Following on from getting midi working on my pc, I wanted to look at programming options for it. Python seemed a decent candidate to start with - a scripting language with a sizable community, so there was bound to be existing libraries for it. I found python-rtmidi and decided to give it a go. It installs the C++ RtMidi classes and a Python wrapper around them.
I initially installed it into my WSL installation of Ubuntu. However that didn't work - it couldn't see the native Windows midi device drivers. There is probably a way to fix that but I didn't want to waste much time on it until I has proven that the Python/Midi combo worked at all on Windows.
So I installed Python natively on Windows along with Pip. After installing the python-rtmidi package I ran some of the test scripts and it worked straight away. It was able to send sounds to the keyboard to play and also read from the keyboard what keys were being pressed. It was good fun and would seem to me to be a great way to introduce kids who are musically inclined to programming.
→ posted on August 5, 2019music
I was messing about with Yousician and really enjoyed it. However using the audio option to detect notes wasn't really the best so I started looking at other alternatives. I was able to get my Yamaha Ypt-200 keyboard connected to my PC via a midi cable and use this as an input device for Yousician. I used a fairly cheap cable from Amazon to connect the keyboard to the PC. Windows 10 auto detected the cable and set it up automatically. There was just one setting to enable on the keyboard - that was to disable local sound and have everything come through the PC. AFter that when I went into Yousician's settings I was able to select the midi option for input.
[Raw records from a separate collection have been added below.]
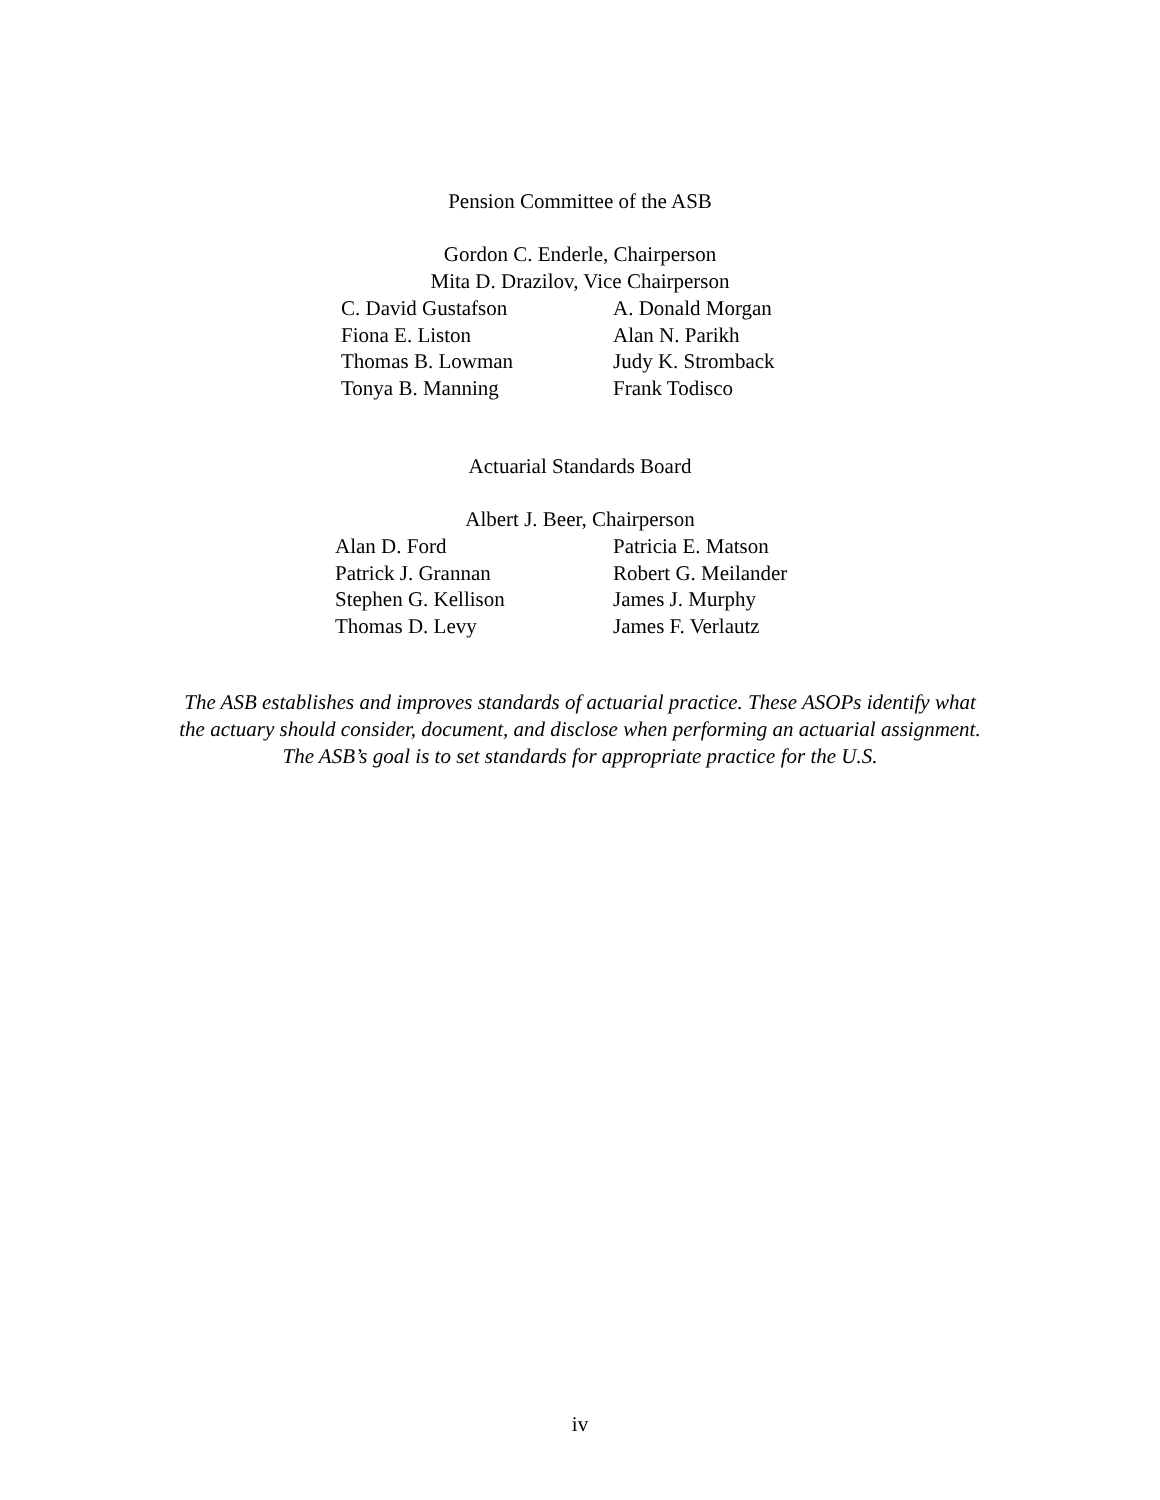Pension Committee of the ASB
Gordon C. Enderle, Chairperson
Mita D. Drazilov, Vice Chairperson
C. David Gustafson
A. Donald Morgan
Fiona E. Liston
Alan N. Parikh
Thomas B. Lowman
Judy K. Stromback
Tonya B. Manning
Frank Todisco
Actuarial Standards Board
Albert J. Beer, Chairperson
Alan D. Ford
Patricia E. Matson
Patrick J. Grannan
Robert G. Meilander
Stephen G. Kellison
James J. Murphy
Thomas D. Levy
James F. Verlautz
The ASB establishes and improves standards of actuarial practice. These ASOPs identify what
the actuary should consider, document, and disclose when performing an actuarial assignment.
The ASB’s goal is to set standards for appropriate practice for the U.S.
iv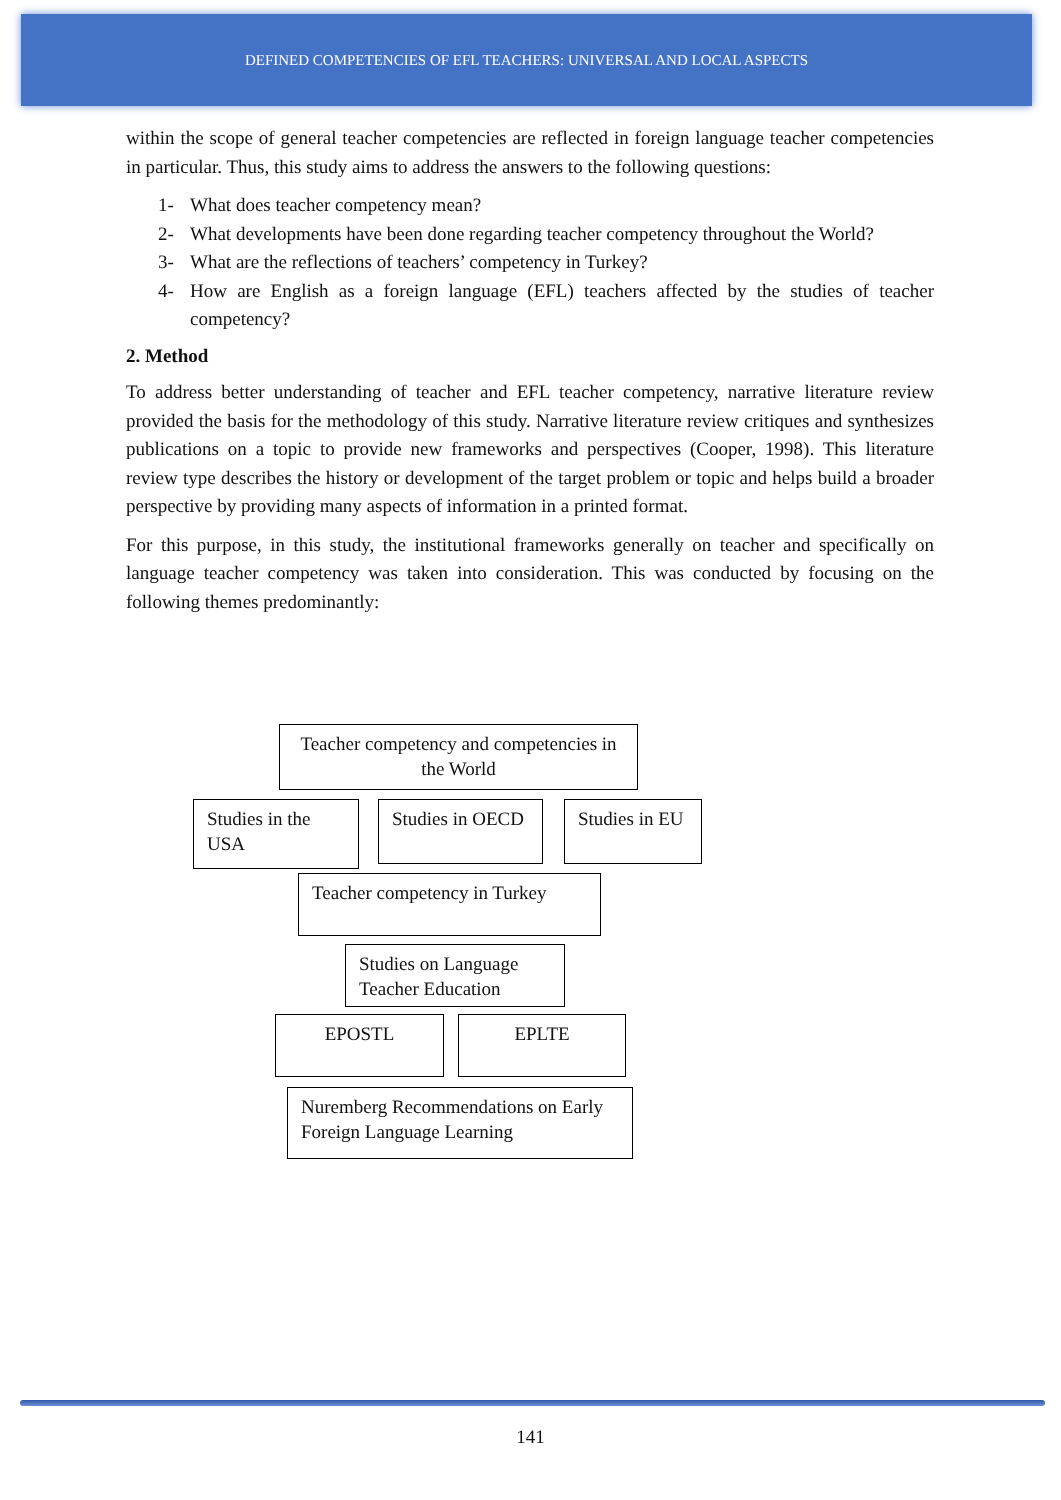DEFINED COMPETENCIES OF EFL TEACHERS: UNIVERSAL AND LOCAL ASPECTS
within the scope of general teacher competencies are reflected in foreign language teacher competencies in particular. Thus, this study aims to address the answers to the following questions:
1- What does teacher competency mean?
2- What developments have been done regarding teacher competency throughout the World?
3- What are the reflections of teachers’ competency in Turkey?
4- How are English as a foreign language (EFL) teachers affected by the studies of teacher competency?
2. Method
To address better understanding of teacher and EFL teacher competency, narrative literature review provided the basis for the methodology of this study. Narrative literature review critiques and synthesizes publications on a topic to provide new frameworks and perspectives (Cooper, 1998). This literature review type describes the history or development of the target problem or topic and helps build a broader perspective by providing many aspects of information in a printed format.
For this purpose, in this study, the institutional frameworks generally on teacher and specifically on language teacher competency was taken into consideration. This was conducted by focusing on the following themes predominantly:
Teacher competency and competencies in the World
Studies in the USA
Studies in OECD
Studies in EU
Teacher competency in Turkey
Studies on Language Teacher Education
EPOSTL EPLTE
Nuremberg Recommendations on Early Foreign Language Learning
141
One problem I had initially was that no key was being detected at all. I had the midi cable connected incorrectly. The cable splits into two midi connectors and I just plugged them in randomly into the sockets on the keyboard. However these need to go into the correct ports - one is for input and one is for output. Swapping these around allowed the keys to be detected by Yousician and from there it worked fine.
There does seem to be a bit of lag when pressing the keys. It's not consistently present and most of the time seems to work. However I tried to install Asio4ALL software to try to fix this. The lag was greatly improved but it messed up the sound in other applications and I couldn't manage to configure it correctly and had to uninstall.
When it works I really like it. I have a Dell 2 in 1 and I can flip that over and put that on the keyboard's music stand. It's unfortunate that the lag ruins a great program. I've tried it with some other instruments - using a guitar via the RockSmith cable was fine. However a Ukelele using the laptop microphone was horrific - so much lag - every note was detected as late. I really can't understand why they won't add a proper calibrate function to identify the delay between your instrument and their notes. Guitar Hero on the PS2 had this over 10 years ago. Such a shame.